• _Aim of the exercise_
Your answer should hold every line of the records below that contains the string "Passive".

• _Provided data_
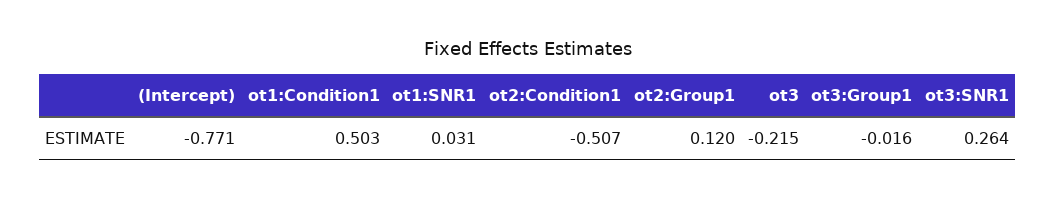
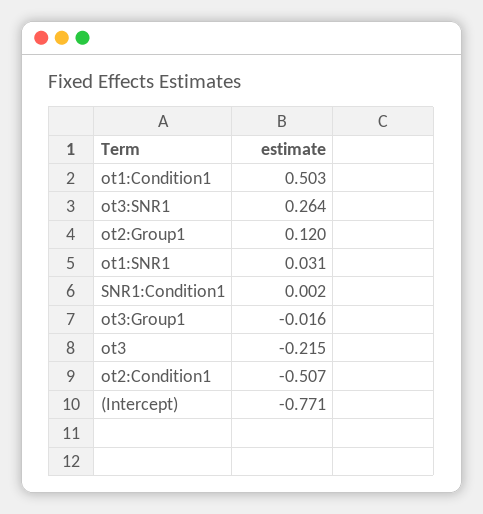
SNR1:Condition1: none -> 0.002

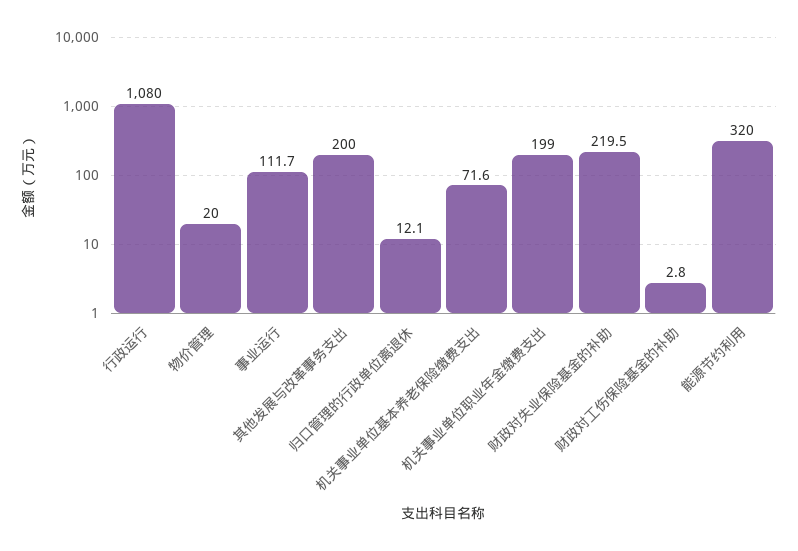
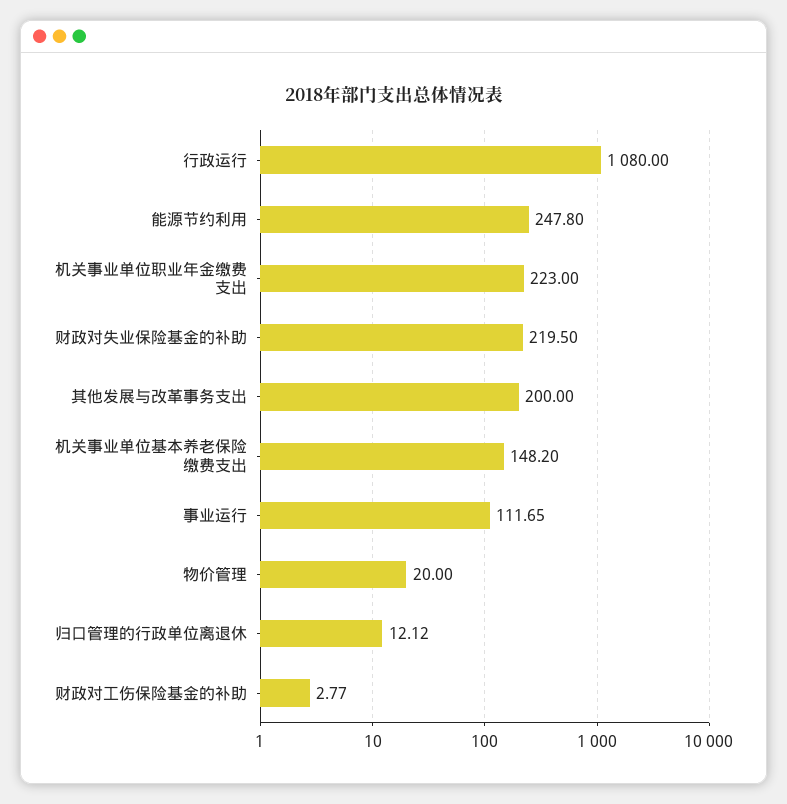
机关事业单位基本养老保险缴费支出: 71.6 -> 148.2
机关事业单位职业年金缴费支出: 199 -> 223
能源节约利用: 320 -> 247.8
---
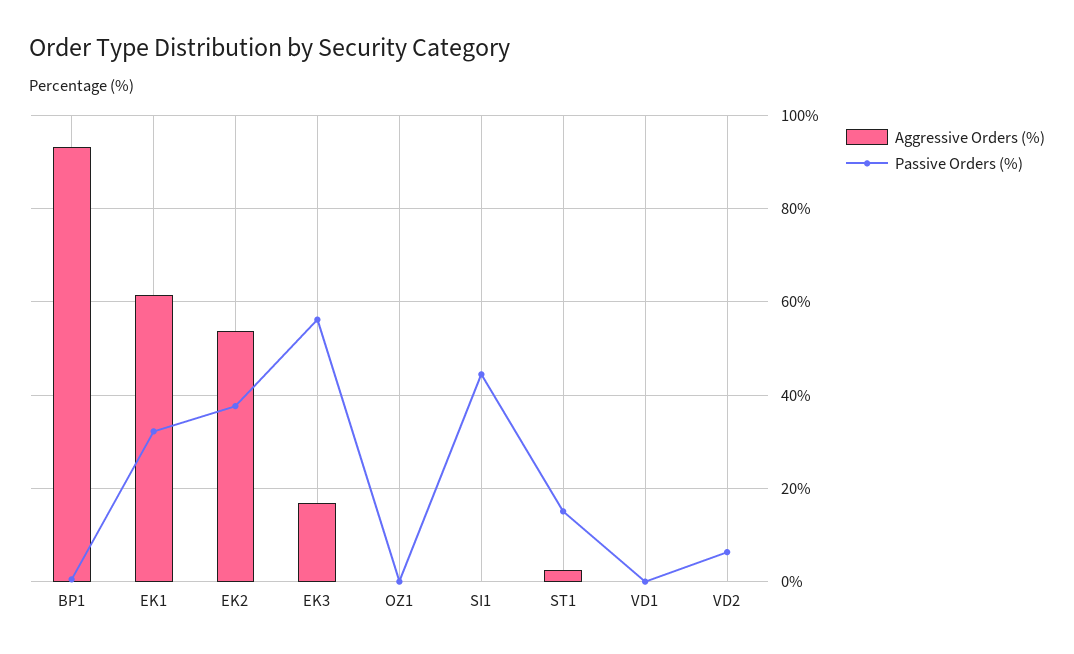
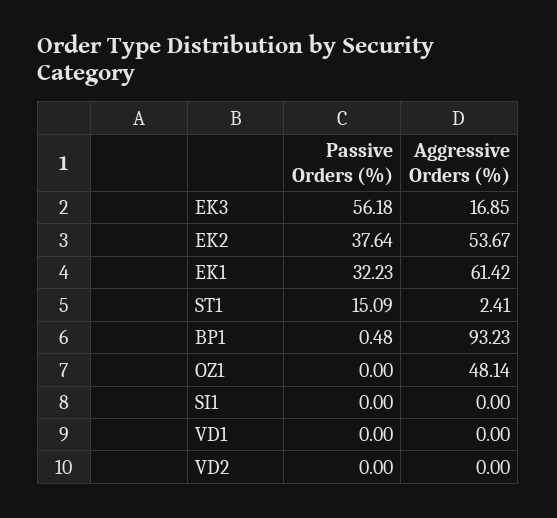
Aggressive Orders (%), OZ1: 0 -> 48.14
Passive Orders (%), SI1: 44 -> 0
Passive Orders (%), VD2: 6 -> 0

• _Output of the task_
Passive Orders (%), SI1: 44 -> 0
Passive Orders (%), VD2: 6 -> 0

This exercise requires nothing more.